Omgevingsgeluiden en prikkels op de Spoedeisende Hulp
De Spoedeisende Hulp (SEH) in het Jeroen Bosch Ziekenhuis kan bij piekmomenten een zeer hectische afdeling zijn. Dit wordt onder andere veroorzaakt door de wisselende en soms onvoorspelbare stroom van patiënten die binnenkomen via ambulance of eigen vervoer. Er worden in een korte tijd belangrijke beslissingen gemaakt, er moet snel gehandeld worden en er bestaat soms een hoge werkdruk. Om al deze patiënten van de juiste zorg te voorzien hebben we op de SEH veel verschillende werknemers, waaronder dokters, verpleegkundigen, secretaresses, schoonmakers en laboranten. Daarnaast is er een hoeveelheid aan ondersteunde apparatuur, zoals monitoring, buizenpost en printers om artsen en verpleegkundigen te ondersteunen bij hun taken.

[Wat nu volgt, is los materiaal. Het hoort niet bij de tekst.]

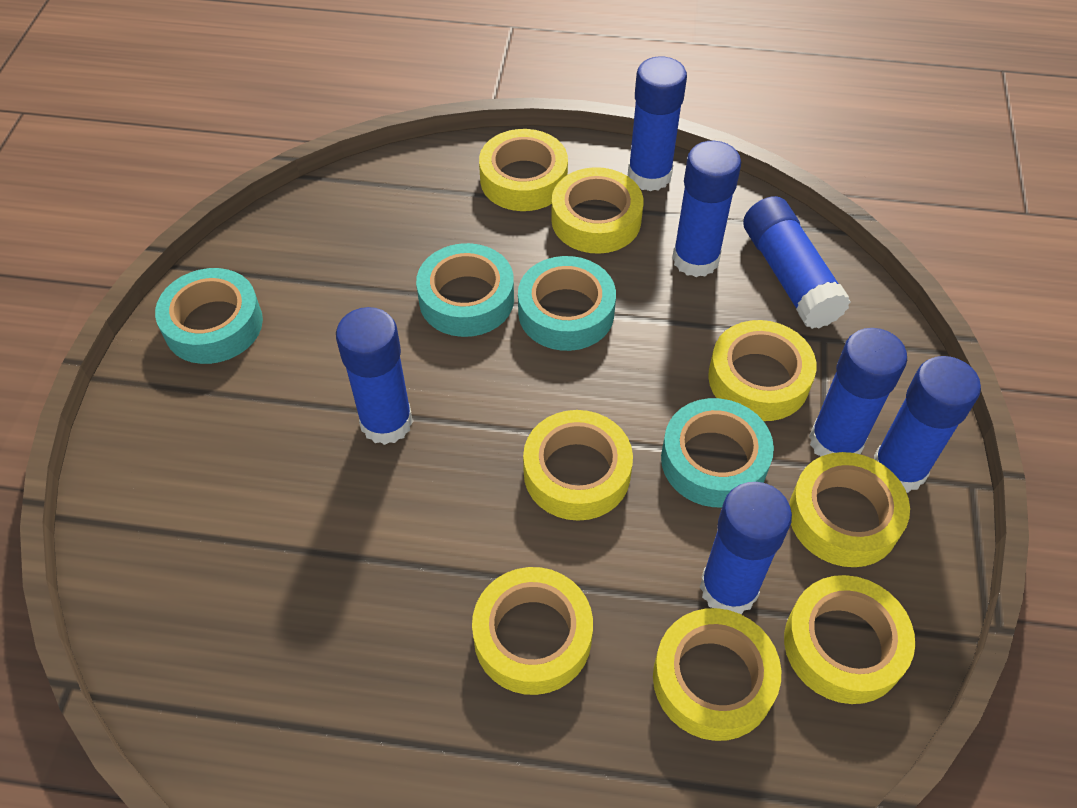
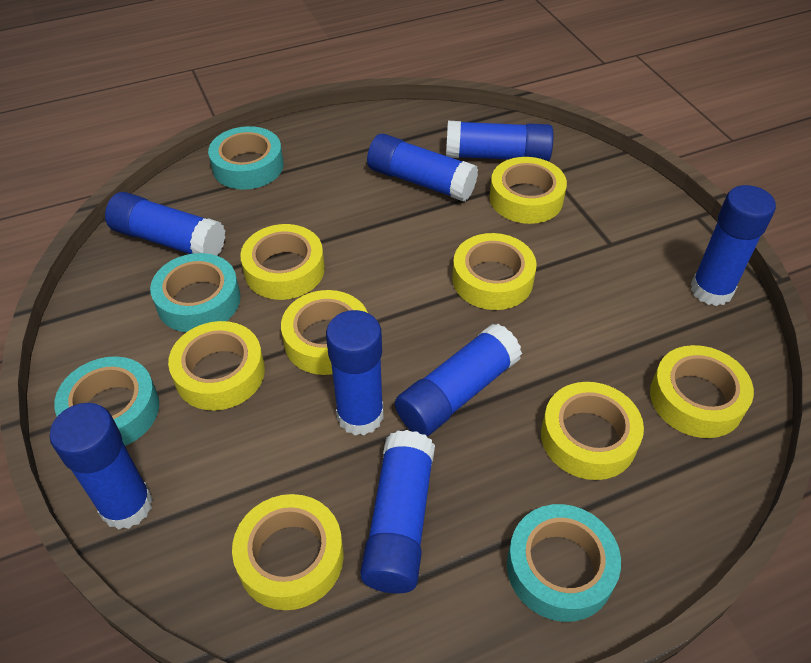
blue glue stick: 7 -> 8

Geluidshinder voor medewerkers
Tijdens het werk viel het werknemers van de SEH in het Jeroen Bosch Ziekenhuis op dat zij hinder ervaren van de geluiden die op de werkplek worden geproduceerd. Het is bekend dat omgevingsgeluiden en prikkels stress en irritatie kunnen veroorzaken. Dit kan leiden tot lichamelijke klachten en kan een negatieve invloed hebben op het welbevinden, de werkprestaties en werkcapaciteit van het personeel. Om hier verbetering in aan te kunnen brengen is er in het Jeroen Bosch Ziekenhuis een werkgroep samengesteld met een afvaardiging van de verschillende werknemers van de SEH om te kijken naar mogelijkheden ter verbetering van de gezamenlijke centrale flex-werkplek. Na een brainstormsessie is besloten om diverse aspecten te onderzoeken en zo nodig door middel van maatregelen te verbeteren.
Tijd om te onderzoeken
Er is gestart met een wetenschappelijk onderzoek waarbij twee verschillende aspecten zijn onderzocht: de geluidsomgeving uitgedrukt in cijfers en getallen én de beleving van geluid door werknemers gedurende hun werkzaamheden. Door samen te werken met de Technische Universiteit van Eindhoven (TU/e) is het mogelijk geweest om de ruimte akoestiek en geluidsniveaus gedurende de piekuren op de SEH in kaart te brengen.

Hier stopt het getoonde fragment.